Abstract
SimRank, proposed by Jeh and Widom, provides a good similarity score and has been successfully used in many of the above mentioned applications. While there are many algorithms proposed so far to compute SimRank, but unfortunately, none of them are scalable up to graphs of billions size. Motivated by this fact, we consider the following SimRank-based similarity search problem: given a query vertex u, find top-k vertices v with the k highest SimRank scores s(u,v) with respect to u.

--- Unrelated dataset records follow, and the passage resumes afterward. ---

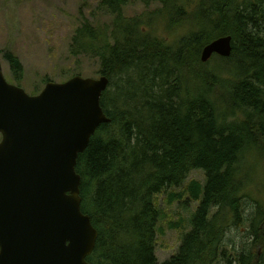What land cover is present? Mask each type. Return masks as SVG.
<instances>
[{
  "label": "trees",
  "instance_id": "1",
  "mask_svg": "<svg viewBox=\"0 0 264 264\" xmlns=\"http://www.w3.org/2000/svg\"><path fill=\"white\" fill-rule=\"evenodd\" d=\"M134 1L100 0L109 25L84 17L72 37L71 56H94L110 81L101 106L111 123L99 127L76 167L82 212L99 234L87 260L158 264L156 200L168 194L169 206L190 198L198 208L179 252L162 264H264V204L243 175L264 151V0H138L157 7L128 17ZM225 36L232 55L202 64L203 48ZM6 59L21 81L18 58ZM196 170L204 184L187 183ZM248 198L255 211L245 217ZM242 227L251 243L226 258L228 231Z\"/></svg>",
  "mask_w": 264,
  "mask_h": 264
},
{
  "label": "water",
  "instance_id": "2",
  "mask_svg": "<svg viewBox=\"0 0 264 264\" xmlns=\"http://www.w3.org/2000/svg\"><path fill=\"white\" fill-rule=\"evenodd\" d=\"M231 36L207 44L202 64L232 55ZM110 84L75 76L29 95L0 60V264H91L98 231L82 212L76 167L99 127Z\"/></svg>",
  "mask_w": 264,
  "mask_h": 264
},
{
  "label": "rangeland",
  "instance_id": "3",
  "mask_svg": "<svg viewBox=\"0 0 264 264\" xmlns=\"http://www.w3.org/2000/svg\"><path fill=\"white\" fill-rule=\"evenodd\" d=\"M99 2L0 0V59L6 79L22 87L28 94H33L35 89H43L47 80L53 83L67 82L76 74L83 78L99 79V62L94 56L80 57V60L71 56L72 37L84 17L95 26L109 25L111 19L97 9ZM156 7L152 5L147 9L135 0L127 7L125 14L128 17H140ZM7 52H13L23 67L24 77L21 81L14 82L11 65L6 59ZM254 157L243 175L251 178L247 189L250 196L264 204V151L257 150ZM191 180L204 184L205 173L192 171L187 183ZM183 187L172 190L180 192ZM167 196L161 194L156 200L163 215L158 224L155 245L158 264L169 261L179 252L183 235L191 231V217L198 208V204L190 198L169 206L165 200ZM251 199L243 201L245 217H250L255 211ZM215 213L216 210H213L211 214ZM250 243L247 227L232 228L227 233L222 252L229 258L231 252L233 256Z\"/></svg>",
  "mask_w": 264,
  "mask_h": 264
},
{
  "label": "bare ground",
  "instance_id": "4",
  "mask_svg": "<svg viewBox=\"0 0 264 264\" xmlns=\"http://www.w3.org/2000/svg\"><path fill=\"white\" fill-rule=\"evenodd\" d=\"M44 89V88H43Z\"/></svg>",
  "mask_w": 264,
  "mask_h": 264
}]
</instances>
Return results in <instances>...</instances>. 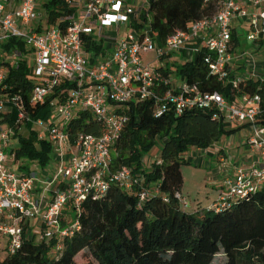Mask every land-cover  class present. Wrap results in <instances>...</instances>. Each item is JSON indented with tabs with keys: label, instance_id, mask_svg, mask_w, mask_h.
<instances>
[{
	"label": "built area",
	"instance_id": "1",
	"mask_svg": "<svg viewBox=\"0 0 264 264\" xmlns=\"http://www.w3.org/2000/svg\"><path fill=\"white\" fill-rule=\"evenodd\" d=\"M151 2L73 0L72 6L77 10L66 18L69 23L63 28L45 24L44 9L37 0H0V47L16 38L35 53L32 72L36 81L31 102H45L58 91L60 96L68 94L59 104L62 123L47 127L52 141L61 145L63 159L52 181L49 176L40 177L38 173L9 166V160L18 163L15 155L10 159L8 153L15 127L0 131V248L7 257L18 252L27 236H36L31 230L34 218L41 221L40 241L48 242L57 235L63 240L80 231L78 220L71 229L61 227V214L69 201L79 211L89 196L102 199L111 185L129 192L139 186L141 201L159 194L155 184L146 186L144 177L133 174L129 167L113 169L115 146L130 122L128 110L132 102L153 101L156 117L169 111L177 116L194 109L211 111L213 118L224 125L245 129L247 146L261 160L225 175L217 204L213 206L217 210L264 188V96L244 93L229 101L220 92H201L186 82L176 92L169 76L143 60L146 53L157 51L163 56L167 50H182L195 42L192 53L206 50L204 63L222 85L237 90L252 79L264 82V65L260 67L252 59L258 49L264 48V0H218L213 15L193 22L186 30H178L160 50L151 36V16L147 21L142 19ZM242 24L249 27L247 39L256 45L257 51L249 54L240 51ZM113 25L118 33L123 28L136 32L115 38L111 49H103L105 56L91 60L86 46L100 41L103 45L104 29ZM15 56L21 54L17 51ZM6 78L7 69L0 65V90L6 87ZM5 103L0 101V111ZM16 105L20 111L17 126L25 116ZM82 112L97 120L103 130L101 135L80 132L71 139L68 124ZM45 137L46 132L40 134L41 139ZM67 140L71 144L68 156L63 148ZM36 183H47L48 197L40 200L35 196ZM176 198L181 206H189L182 192ZM63 248L64 244L59 242L51 254L58 256Z\"/></svg>",
	"mask_w": 264,
	"mask_h": 264
},
{
	"label": "trees",
	"instance_id": "2",
	"mask_svg": "<svg viewBox=\"0 0 264 264\" xmlns=\"http://www.w3.org/2000/svg\"><path fill=\"white\" fill-rule=\"evenodd\" d=\"M72 1H45V24L67 26L66 18L77 10ZM217 2L152 0L142 19L147 21L151 16L152 30L164 44L178 30H186L193 22L213 15ZM1 47L6 52L14 48L21 56L26 53V44L16 38ZM86 50L93 61L105 56L103 45L97 42H89ZM205 54L206 50L201 49L192 61L177 68L182 80L201 92H220L229 101L244 93L264 96V82L258 80H249L237 90L222 85L205 65ZM0 65L7 69L6 87L0 94L20 106L24 122L36 117L52 100L60 104L68 96L66 92L60 96L58 91L45 102L33 104L35 80L27 61L11 64L4 58ZM128 114L131 119L116 143L113 169L129 167L133 174L144 177L146 186L155 184L159 194L141 201L139 186L129 192L111 185L102 199L89 196L79 211L69 201L61 214V227L78 220L80 231L63 240L57 235L48 242H37L34 235H29L17 253L0 260V264H78V257L87 253L98 264H214L219 254L226 257L224 264H264V188L247 198L233 200L220 210L211 207L189 213L176 198L182 192L181 168L187 163L185 154L190 148L209 149L223 136H231L242 127H228L215 120L211 111L201 109L186 111L181 116L169 111L156 117L153 101L132 102ZM10 120V113L0 111V131ZM20 126L21 123L15 125V131ZM80 132L101 135L103 130L90 113L82 112L67 128L71 139ZM158 137L164 139L160 158L146 168L143 156L154 147ZM13 153L18 161L37 160L45 168L52 159L53 144L40 140L33 132L29 137L20 138V145L12 149ZM59 242L64 248L58 256H53L51 252Z\"/></svg>",
	"mask_w": 264,
	"mask_h": 264
},
{
	"label": "rangeland",
	"instance_id": "3",
	"mask_svg": "<svg viewBox=\"0 0 264 264\" xmlns=\"http://www.w3.org/2000/svg\"><path fill=\"white\" fill-rule=\"evenodd\" d=\"M38 6L43 7V3L48 0H37ZM241 36H240V51L251 53L257 51L256 45L247 39V32L249 27L245 24H242L241 27ZM148 28H146L147 30ZM130 32H136L133 29L123 28L120 33H118L115 25L106 27L104 29L105 40L103 42V49L109 50L116 43L115 38H123L128 35ZM99 29H96L95 36L98 37ZM151 36L155 39V47L160 50L162 43L158 40L156 34L151 32ZM100 41V40H99ZM101 44V41L99 42ZM197 43L193 44L195 47ZM103 50V52H104ZM171 55L166 59H161L160 53L157 51L149 52L143 55L144 63L150 65L152 69H162L167 66L170 68L171 78L173 82L179 83L180 76L177 74V68L182 65L185 61L191 60L194 56L190 54V49L181 51L174 50L169 51ZM17 50L12 48L10 52H6L0 47V61L4 58L8 63L17 64L20 60L25 59L27 61L28 67L32 70L34 64L35 53L26 47V53L23 56H15ZM260 67L264 65V48L258 49L257 53L254 55V58ZM264 71V70H263ZM264 75V73H263ZM31 76L34 78L32 72ZM35 79V78H34ZM36 81V79H35ZM0 101H5L4 106L5 111L10 112L11 120L3 124L5 129H13L19 116V108L17 105L12 102L4 99L0 96ZM59 104L57 100H52L49 102L36 117L29 118L28 121L22 122L21 126L17 128L15 136L12 139L13 147H18L20 145L21 137H29L33 132H36L40 138V134L46 132V137L44 139L49 140L53 144V153L51 155V161L47 167H43L39 161L30 160L28 158H22L18 163H12L11 166L15 169H18L20 166H29L31 172H37L40 177L44 170L50 172L49 178L52 181L54 175L56 174L58 167L62 164L63 159H61V145L58 142L52 141L50 135L48 134V126L52 123L59 125ZM3 109V111H4ZM39 121L41 123H39ZM234 128H238L234 126ZM246 131L244 128L237 130L231 136H223L218 140L212 147L209 149H198L190 148V150L185 154L187 163L182 165V174L184 177V184L182 187L183 197L189 202V206L185 207L187 212H195V209H207L213 207L217 204L220 191L222 190L221 184L222 180L226 174L230 172H235L236 169L245 167L248 159H251V149L247 146ZM43 139V138H42ZM41 140V138H40ZM164 144V139L160 137L157 138L155 145L143 156L144 166L149 168L152 166L153 162L160 158L161 150ZM36 145H40V141L36 142ZM71 144L69 140L63 145L64 150L66 151V156L69 154L67 151L70 149ZM67 163V162H66ZM47 183L42 185L36 183L35 185V196L40 200L48 197L50 192L48 190ZM227 192V189L224 190ZM76 221L68 225L67 228H72ZM32 231L36 235V241H40L42 225L39 218H34L31 222ZM33 235V234H32ZM7 254L0 248V260L6 259ZM78 264H98L90 254H84L78 257ZM226 262V257L223 254H219L214 261V264H224Z\"/></svg>",
	"mask_w": 264,
	"mask_h": 264
},
{
	"label": "crops",
	"instance_id": "4",
	"mask_svg": "<svg viewBox=\"0 0 264 264\" xmlns=\"http://www.w3.org/2000/svg\"><path fill=\"white\" fill-rule=\"evenodd\" d=\"M193 44H195V42H191V43H189V44H187V46L184 48V49H182L181 51H183V50H185V49H187V47H189V49H190V54L191 55H193V53H192V48H193ZM164 44H162V46H163ZM171 55V53L170 52H168V53H166L165 55H163V56H161L160 58L161 59H166V58H168L169 56ZM101 57H103V56H101ZM195 57V56H194ZM194 57L191 59V60H188V61H192L193 59H194ZM185 62H187V61H185ZM184 62V63H185ZM163 70H161V69H157V70H160V71H163L164 73H166L165 75H167V76H169L170 77V79H171V81H172V76H171V72H170V68L167 66L166 68H162ZM241 72V71H240ZM240 72H238V73H240ZM185 81L184 80H182L181 78H180V82L179 83H176V82H173L172 81V84H171V87L173 88V89H175V91L176 92H178L179 90H180V88H181V86L183 85V83H184ZM0 96L2 97V95L0 94ZM6 104V103H5ZM4 111H5V109H4ZM6 112V111H5ZM8 112V111H7ZM8 113H10V112H8ZM232 128H234V126H231ZM238 127V126H237ZM13 142V141H12ZM12 142H11V148H10V150H9V157H10V159H14L13 158V156H14V153L12 154V149L13 148H16V147H13V145H12ZM251 159H248V161H247V164H246V166H248V165H251V164H254V163H256L257 161H260L261 159H258L259 158V156L258 155H254L253 153L251 154ZM11 164H12V161L11 160H9V166H11ZM12 167V166H11ZM28 168H23L22 166H20V169L22 170V171H27V172H30V168H29V166H27ZM35 173H37V172H35ZM49 176L50 175V172H48L47 170H44V172L42 173V175L41 176ZM196 211H199V209H195V212Z\"/></svg>",
	"mask_w": 264,
	"mask_h": 264
}]
</instances>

We propose a very fast and scalable algorithm for this similarity search problem. Our method consists of the following ingredients: (1) We first introduce a "linear" recursive formula for SimRank. This allows us to formulate a problem that we can propose a very fast algorithm. (2) We establish a Monte-Carlo based algorithm to compute a single pair SimRank score s(u,v), which is based on the random-walk interpretation of our linear recursive formula. (3) We empirically show that SimRank score s(u,v) decreases rapidly as distance d(u,v) increases. Therefore, in order to compute SimRank scores for a query vertex u for our similarity search problem, we only need to look at very "local" area. (4) We can combine two upper bounds for SimRank score s(u,v) (which can be obtained by Monte-Carlo simulation in our preprocess), together with some adaptive sample technique, to prune the similarity search procedure. This results in a much faster algorithm.
Once our preprocess is done (which only takes O(n) time), our algorithm finds, given a query vertex u, top-20 similar vertices v with the 20 highest SimRank scores s(u,v) in less than a few seconds even for graphs with billions edges.
To the best of our knowledge, this is the first time to scale for graphs with at least billions edges(for the single source case).